Before opening a component PR, check that it covers the full operator workflow:

* `Definition` includes clear guidance, allowed dispositions, behavior summaries, data migration impact, and `LocalOnly` when changes should only happen on local checkouts.
* `PromptOnCreate` is true for features operators should decide on during initial site creation.
* Create flags and recreate-command output include the component so automated installs and setup commits are reproducible.

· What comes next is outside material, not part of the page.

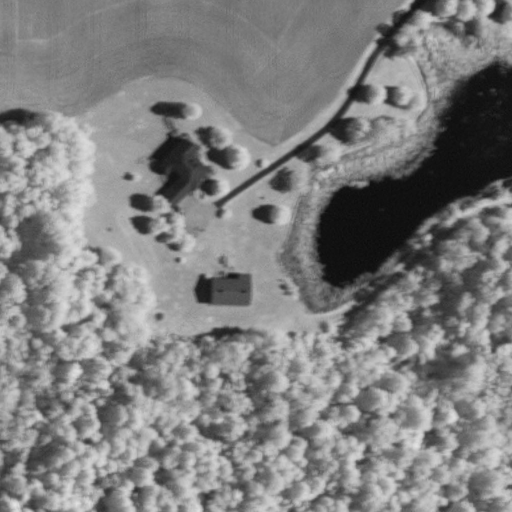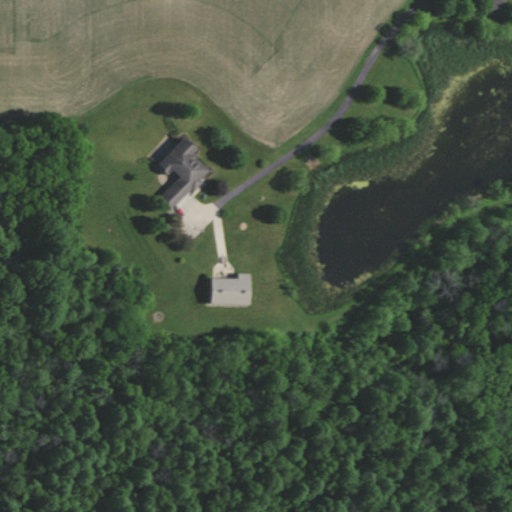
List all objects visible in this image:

* `component set`, create, and converge/status detection agree on what `on`, `off`, and `drifted` mean.
* Static generated YAML or templates live under `pkg/create/assets/...` and are loaded with Go `embed`; avoid large inline YAML blocks in Go.
* Runtime warnings are printed for insecure defaults, required credentials, destructive changes, or behavior that can surprise production operators.
* Integration tests explicitly set the component state, even when the intended state is the default.
* Plugin documentation explains the operational reason for any unusual design choice, such as vendoring or mounting local plugin source to avoid production startup dependencies on third-party services.